Usted está aquí: domingo 20 de agosto de 2006 Opinión Dogora

Carlos Bonfil

Dogora

Una película sin trama, sin guión y sin actores. El diario de viaje a Camboya de un cineasta francés, Patrice Leconte, que lo mismo ha podido combinar en el pasado verbosidad y truculencia voyeurista (Monsieur Hire), explotar las fórmulas seriadas de humorismo vacacional (Los bronceados, y secuelas), sumergirse en el elogio de la sensualidad femenina (El marido de la peluquera, El perfume de Ivonne) o perderse en el melodrama histórico (El amor nunca muere/La veuve de Saint Pierre). Un director polifacético, previsible en su eficacia, sorprendente en sus vuelcos genéricos, dueño con todo de una propuesta estilística inconfundible. Leconte es, en la actualidad, el emblema más visible de un "cine de calidad" francés de exportación garantizada -el compromiso más elocuente entre la propuesta autoral y la buena respuesta en taquilla.

Este director talentoso, carismático y aventurado ofrece hoy en Dogora su visión muy personal del pueblo camboyano, capturado en cámara de alta definición durante un viaje de recreo y trabajo, en complicidad estrecha con el compositor Etienne Perruchon y un coro de voces búlgaras. Las letras de las canciones adoptan un idioma original, el dogoriano, inventado por el propio músico. Dogora es así la voz cantada que acompaña la mayor parte de las imágenes frenéticas en esta sinfonía rural y urbana que nos descubre el cine galo. El modelo inalcanzable tiene casi 80 años, Berlín, sinfonía de una gran ciudad (1927), de Walther Ruttmann. Lo más al alcance, en materia estilística, sería Baraka, de Ron Fricke, y las cintas de culto de Godfrey Reggio, Koyaaniquatsi y Powaqqatsi. Leconte consigue, sin embargo, tomar distancia con estos últimos modelos.

A pesar de la grandilocuencia épica que domina en la pista sonora, el director ensaya una crónica intimista a la que imprime su sello inconfundible: exploración de los cuerpos, acercamientos de rostros, escrutinio de la mirada infantil, humorismo en la rápida captura de un gesto evasivo y en su prolongación divertida. Una secuencia notable es la del largo travelling que registra el tránsito urbano de motocicletas, concentrándose en las reacciones de quienes acompañan al conductor, en ocasiones una familia entera.

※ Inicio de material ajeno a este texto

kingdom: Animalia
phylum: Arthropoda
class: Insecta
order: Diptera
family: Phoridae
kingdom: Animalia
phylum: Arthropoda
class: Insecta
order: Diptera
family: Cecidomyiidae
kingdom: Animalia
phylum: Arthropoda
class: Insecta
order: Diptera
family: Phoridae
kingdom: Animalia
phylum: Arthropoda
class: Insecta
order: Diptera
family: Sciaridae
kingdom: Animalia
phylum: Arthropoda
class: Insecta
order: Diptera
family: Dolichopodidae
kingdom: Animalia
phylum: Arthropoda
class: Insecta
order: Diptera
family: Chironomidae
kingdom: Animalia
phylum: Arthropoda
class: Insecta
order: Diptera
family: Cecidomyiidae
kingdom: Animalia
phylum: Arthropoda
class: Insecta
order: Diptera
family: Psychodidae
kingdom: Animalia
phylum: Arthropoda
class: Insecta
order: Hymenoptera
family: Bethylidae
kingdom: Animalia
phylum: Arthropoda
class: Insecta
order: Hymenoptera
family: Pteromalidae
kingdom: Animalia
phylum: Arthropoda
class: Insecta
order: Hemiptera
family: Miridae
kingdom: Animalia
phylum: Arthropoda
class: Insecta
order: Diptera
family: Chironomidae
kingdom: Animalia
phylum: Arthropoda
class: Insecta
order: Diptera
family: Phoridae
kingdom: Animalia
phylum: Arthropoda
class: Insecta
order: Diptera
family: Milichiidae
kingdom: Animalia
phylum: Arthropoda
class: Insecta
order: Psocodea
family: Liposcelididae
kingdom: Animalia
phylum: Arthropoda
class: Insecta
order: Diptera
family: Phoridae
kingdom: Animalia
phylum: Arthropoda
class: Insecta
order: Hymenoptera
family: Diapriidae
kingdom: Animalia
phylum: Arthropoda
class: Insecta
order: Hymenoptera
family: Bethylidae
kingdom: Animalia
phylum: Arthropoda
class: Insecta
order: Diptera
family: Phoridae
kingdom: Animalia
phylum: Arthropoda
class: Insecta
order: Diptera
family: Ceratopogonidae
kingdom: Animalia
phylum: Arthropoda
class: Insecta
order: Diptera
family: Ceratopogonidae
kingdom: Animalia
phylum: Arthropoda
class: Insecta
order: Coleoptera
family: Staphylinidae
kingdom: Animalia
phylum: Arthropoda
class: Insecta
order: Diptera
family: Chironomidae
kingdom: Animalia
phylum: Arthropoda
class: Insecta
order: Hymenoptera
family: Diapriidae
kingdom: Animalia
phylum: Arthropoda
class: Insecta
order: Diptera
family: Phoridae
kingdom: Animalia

Las tomas preciosistas de campos de cultivo con atardeceres contrastados que marcan los ritmos de la faena cotidiana tienen un inevitable barniz de promoción turística, que contrasta, escenas más adelante, con el montaje vigoroso de manos de bailarinas y puños de boxeadores, y recorridos trepidantes por el paisaje camboyano con fondo musical a un paso de la cabalgata de las Walkirias. Lo cuestionable es la complaciente estetización de la miseria, con sus largas tomas en basureros y niños menesterosos hurgando alternadamente el desperdicio y el ojo de la cámara. Es aquí donde el trabajo de Leconte se ubica en las antípodas de los documentales vigorosos de Ritty Pahn (La tierra de las almas errantes, 2000; La gente de Angkor, 2003), el mejor cronista de la realidad camboyana. En Dogora no hay referencia histórica o política que enriquezca de algún modo el diaporama de instantáneas satisfechas. El mundo de Leconte es el de la sensualidad y el de la evasión romántica. Una postura artística respetable sin duda, pero también intrascendente.

La película tiene como primera y tal vez única vocación la del alarde estético, con un trabajo de montaje y un diseño musical atractivos. Nadie le pediría al director de Ridículo -ese abandono a la ironía e ingenio del siglo XVIII francés- una mirada crítica a la realidad social del entorno oriental que describe.

La condición para disfrutar cabalmente Dogora es valorar la cinta por lo que con toda debida imprecisión habría que llamar sus cualidades humanas, y también por sus apabullantes exploraciones estéticas, por el elogio de la pureza infantil y la sensualidad exótica, y por esa distancia suya, tan obligada, ante toda realidad histórica.